Sin perjuicio de lo anterior, cabe añadir un elemento que modifica la composición de lugar: tanto en Chile como en el extranjero han emergido fuerzas políticas que se sitúan al margen del sistema, o que al menos coquetean con esa alternativa. El principal negocio de esos sectores es desacreditar a la clase política tradicional, a la que acusan de ser inoperante y ensimismada. En la medida en que estos grupos adquieren fuerza, las tradicionales disputas entre grupos dejan de ser una simple jugarreta entre políticos profesionales que mantienen el control de la situación y se convierten en una especie de ruleta rusa. Dicho de otro modo, hay quienes esperan ansiosos que los resortes del sistema se sigan gastando, pues así verían confirmado su diagnóstico.

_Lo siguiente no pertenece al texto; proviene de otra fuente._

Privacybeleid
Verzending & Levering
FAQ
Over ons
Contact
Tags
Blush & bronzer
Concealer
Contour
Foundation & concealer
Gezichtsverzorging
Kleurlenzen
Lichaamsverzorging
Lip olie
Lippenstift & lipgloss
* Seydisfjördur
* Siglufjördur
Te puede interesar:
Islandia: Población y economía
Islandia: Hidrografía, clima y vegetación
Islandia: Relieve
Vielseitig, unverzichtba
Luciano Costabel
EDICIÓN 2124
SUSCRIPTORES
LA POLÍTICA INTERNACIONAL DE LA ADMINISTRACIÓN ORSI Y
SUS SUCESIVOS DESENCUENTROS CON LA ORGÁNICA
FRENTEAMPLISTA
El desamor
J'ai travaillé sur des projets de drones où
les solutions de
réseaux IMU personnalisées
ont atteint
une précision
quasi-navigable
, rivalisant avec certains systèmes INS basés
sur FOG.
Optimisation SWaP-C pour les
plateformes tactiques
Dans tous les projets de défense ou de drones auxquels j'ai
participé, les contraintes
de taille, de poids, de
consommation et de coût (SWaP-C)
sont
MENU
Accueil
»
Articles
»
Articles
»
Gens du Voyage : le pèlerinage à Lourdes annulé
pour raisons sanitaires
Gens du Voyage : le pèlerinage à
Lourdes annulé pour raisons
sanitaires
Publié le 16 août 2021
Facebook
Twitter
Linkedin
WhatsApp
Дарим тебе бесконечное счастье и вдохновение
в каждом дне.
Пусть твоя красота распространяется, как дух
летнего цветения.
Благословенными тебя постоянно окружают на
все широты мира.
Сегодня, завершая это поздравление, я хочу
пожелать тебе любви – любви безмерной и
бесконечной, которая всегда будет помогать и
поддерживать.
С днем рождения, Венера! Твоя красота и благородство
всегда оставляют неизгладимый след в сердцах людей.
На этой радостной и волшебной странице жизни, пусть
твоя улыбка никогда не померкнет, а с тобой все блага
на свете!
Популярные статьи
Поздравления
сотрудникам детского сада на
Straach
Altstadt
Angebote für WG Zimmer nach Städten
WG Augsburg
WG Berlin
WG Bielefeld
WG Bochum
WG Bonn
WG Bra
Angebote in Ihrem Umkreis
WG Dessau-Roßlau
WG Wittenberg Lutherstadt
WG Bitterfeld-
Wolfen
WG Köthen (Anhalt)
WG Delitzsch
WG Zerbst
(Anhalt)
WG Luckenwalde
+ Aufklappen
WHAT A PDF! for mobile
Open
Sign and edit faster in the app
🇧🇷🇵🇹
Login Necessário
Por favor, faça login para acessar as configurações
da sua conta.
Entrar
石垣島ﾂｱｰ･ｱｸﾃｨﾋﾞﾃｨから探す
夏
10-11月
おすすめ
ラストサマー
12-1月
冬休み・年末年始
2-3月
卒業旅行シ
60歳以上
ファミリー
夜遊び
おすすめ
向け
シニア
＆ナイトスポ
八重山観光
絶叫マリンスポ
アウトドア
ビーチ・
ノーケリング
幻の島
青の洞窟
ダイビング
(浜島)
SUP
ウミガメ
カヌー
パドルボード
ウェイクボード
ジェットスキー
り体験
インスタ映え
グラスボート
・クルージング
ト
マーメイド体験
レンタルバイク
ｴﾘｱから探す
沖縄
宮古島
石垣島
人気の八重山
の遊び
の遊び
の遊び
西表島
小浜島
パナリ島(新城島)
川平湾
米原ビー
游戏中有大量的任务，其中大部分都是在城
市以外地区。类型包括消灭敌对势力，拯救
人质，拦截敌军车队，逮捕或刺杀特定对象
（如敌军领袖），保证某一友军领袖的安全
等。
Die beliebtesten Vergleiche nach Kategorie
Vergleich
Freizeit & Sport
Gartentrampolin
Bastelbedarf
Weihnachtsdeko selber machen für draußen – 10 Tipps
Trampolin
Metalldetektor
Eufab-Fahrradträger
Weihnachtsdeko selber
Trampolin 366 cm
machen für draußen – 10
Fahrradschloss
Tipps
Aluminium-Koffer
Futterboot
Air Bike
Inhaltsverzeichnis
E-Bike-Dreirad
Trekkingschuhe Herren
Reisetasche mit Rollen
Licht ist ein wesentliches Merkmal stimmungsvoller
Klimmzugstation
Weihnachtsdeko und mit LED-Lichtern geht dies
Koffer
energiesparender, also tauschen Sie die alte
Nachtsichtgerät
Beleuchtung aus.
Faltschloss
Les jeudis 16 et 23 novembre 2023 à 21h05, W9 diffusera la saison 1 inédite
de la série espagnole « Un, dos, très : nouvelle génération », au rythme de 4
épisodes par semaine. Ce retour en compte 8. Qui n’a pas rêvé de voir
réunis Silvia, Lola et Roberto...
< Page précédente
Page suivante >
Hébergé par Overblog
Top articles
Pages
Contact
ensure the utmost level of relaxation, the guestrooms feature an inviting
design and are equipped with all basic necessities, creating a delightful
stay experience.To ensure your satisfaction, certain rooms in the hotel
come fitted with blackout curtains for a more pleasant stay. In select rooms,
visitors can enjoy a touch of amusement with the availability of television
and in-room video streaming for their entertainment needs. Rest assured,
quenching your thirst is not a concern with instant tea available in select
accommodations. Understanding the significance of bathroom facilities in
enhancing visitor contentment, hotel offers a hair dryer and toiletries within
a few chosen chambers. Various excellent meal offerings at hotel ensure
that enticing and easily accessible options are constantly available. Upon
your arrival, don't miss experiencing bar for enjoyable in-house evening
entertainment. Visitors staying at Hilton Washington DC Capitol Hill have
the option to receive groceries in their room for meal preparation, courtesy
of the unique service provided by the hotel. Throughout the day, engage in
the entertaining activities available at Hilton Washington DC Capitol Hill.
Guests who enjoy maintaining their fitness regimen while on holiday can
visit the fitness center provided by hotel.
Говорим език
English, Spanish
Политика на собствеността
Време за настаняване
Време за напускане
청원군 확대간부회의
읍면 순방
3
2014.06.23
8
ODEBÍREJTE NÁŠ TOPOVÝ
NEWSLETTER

Esto se vuelve más patente si consideramos que el efecto político de la acusación —más allá de su resultado final— será que nos pasaremos varias semanas en una reyerta muy lejana a las inquietudes de la población. Así, se nos habrá ido el año en discusiones más bien estériles e inconducentes. Es cierto que esto le permite a la oposición ocultar sus dificultades más profundas, y también quitarle la manija al Gobierno —si es que alguna vez la tuvo—, pero implica entrar en una dinámica muy riesgosa. En efecto, es dudoso que los diputados socialistas estén en condiciones de manejar el movimiento que están provocando y, en ese sentido, la acusación tiene mucho de irresponsable. En un entorno cada vez más fragmentado y polarizado, cuesta entender qué sentido tiene jugar con fuego. Nadie sabe, de verdad, cuán sólidas son nuestras instituciones, ni quién saldrá beneficiado de este río revuelto. Por lo mismo, dirigentes con vocación de mayoría no deberían prestarse para seguir horadando la legitimidad de un sistema que aspiran a gobernar. Allí reside, creo, el principal pecado socialista, que deja en una incómoda posición a sus precandidatos presidenciales. Al insistir en una acusación sin fundamentos reales, en un momento político delicado, dicha colectividad parece renunciar a su vocación de poder. Quienes compiten por el mismo espacio político están tomando nota.

Nota: Este artículo fue publicado originalmente por El Mercurio, el domingo 8 de septiembre de 2019.